Extract ▸
******

Just added the method process_webcam_view in that handler:
def process_webcam_view(self, input_file):
"""Method called to process a webcam view in a given video file"""
logger.info("Should center face in file %s", input_file)
return True
And then created the script handle-camview to call the command line process-webcam-view:
handle-camview:
notify: false
custom_python_env: media_env
cmd: ${PYTHON} ${PROJECT_ROOT_DIR}/nvp/media/movie_handler.py process-webcam-view
python_path: ["${PROJECT_ROOT_DIR}", "${NVP_ROOT_DIR}"]
And this script can be executed as usual with the command line:
nvp handle-camview -i my_input_file.mp4 2024/01/02 02:19:27 [nvp.nvp_compiler] INFO: MSVC root dir is: D:\Softs\VisualStudio\VS2022 2024/01/02 02:19:27 [nvp.nvp_compiler] INFO: Found msvc-14.34.31933 2024/01/02 02:19:27 [nvp.core.build_manager] INFO: Selecting compiler msvc-14.34.31933 (in D:\Softs\VisualStudio\VS2022) 2024/01/02 02:19:28 [__main__] INFO: Should center face in file my_input_file.mp4
Implementing the deep-learning solution
First I need to add the mtcnn package in the media_env python environment:
media_env:
inherit: default_env
packages:
- moviepy
- Pillow
- ffmpeg-python
- opencv-python
- rembg[gpu]
- scipy
- drawsvg[all]
- hachoir
- pyPDF2
- mtcnn
additional_modules:
cairo.dll: http://files.nervtech.org/nvp_packages/modules/cairo.dll
Then we update the installation with the command:
nvp pyenv setup media_env
And next we write the first version of the process_webcam_view() method:
def detect_faces(self, frame):
"""Helper method to detect a face"""
detector = MTCNN()
faces = detector.detect_faces(frame)
if faces:
# Return only the first detected face
return faces[0]["box"]
else:
return None
def process_frame(self, frame):
"""Function to process each frame of the video"""

******

Data section ▸
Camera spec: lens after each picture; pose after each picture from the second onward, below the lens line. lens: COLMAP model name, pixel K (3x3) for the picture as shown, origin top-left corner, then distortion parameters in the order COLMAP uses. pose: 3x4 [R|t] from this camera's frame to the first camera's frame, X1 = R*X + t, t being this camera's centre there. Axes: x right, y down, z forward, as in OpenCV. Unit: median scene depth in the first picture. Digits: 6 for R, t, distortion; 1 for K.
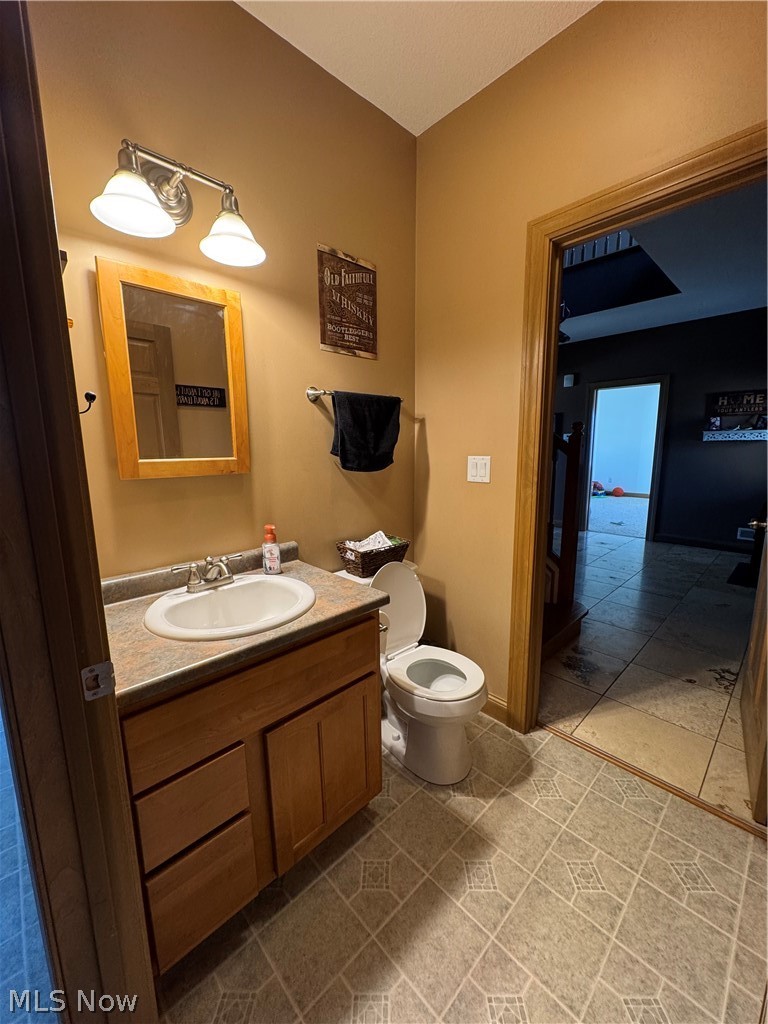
lens RADIAL K [[405.4, 0, 382.2], [0, 405.4, 513.6], [0, 0, 1]] dist [-0.001133, 0.000247]
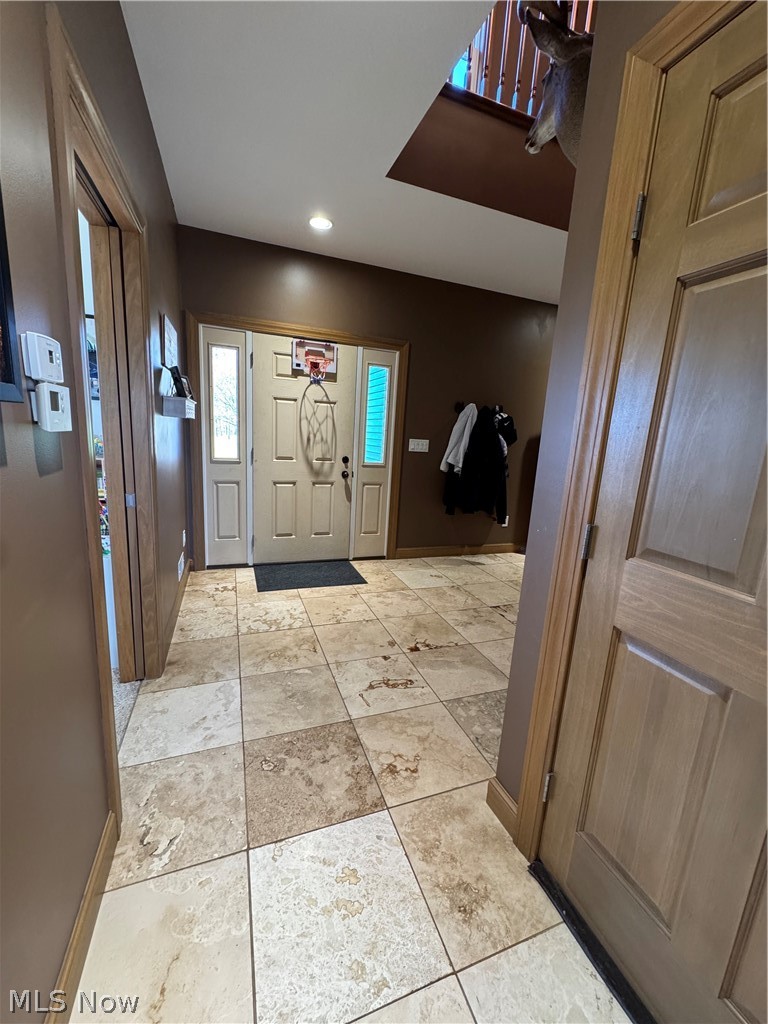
lens RADIAL K [[405.4, 0, 381.8], [0, 405.4, 508.7], [0, 0, 1]] dist [-0.001133, 0.000247]
pose [[-0.915791, -0.117506, 0.384082, 0.384676], [0.015766, 0.944995, 0.326704, -0.237020], [-0.401346, 0.305248, -0.863565, 1.387456]]
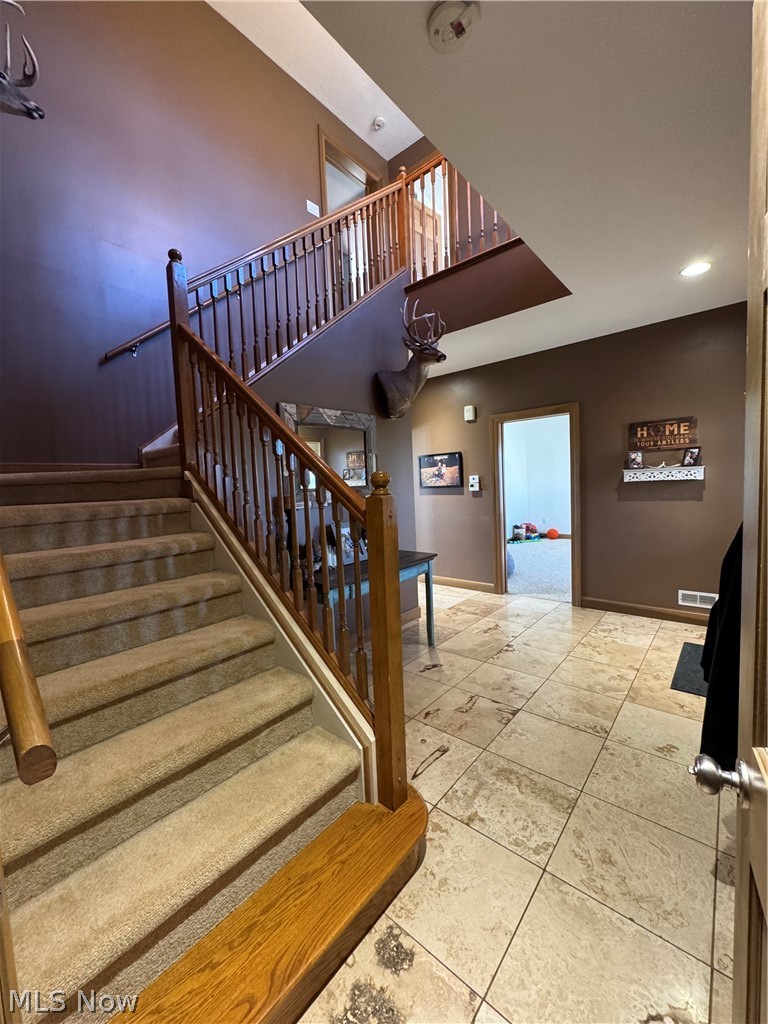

******

Task statement ▸
Using the extract on face centering in webcam video, decide whether each statement agrees with it. Answer yes or no for each, and quote the deciding words of the extract. 1. The mtcnn package is added to the media_env Python environment. 2. The detect_faces helper returns every face it detects. 3. The handle-camview script has notifications turned on. The lines are separate material and are not part of the extract.

Task answer ▸
1. Yes: "First I need to add the mtcnn package in the media_env python environment"
2. No: "Return only the first detected face"
3. No: "notify: false"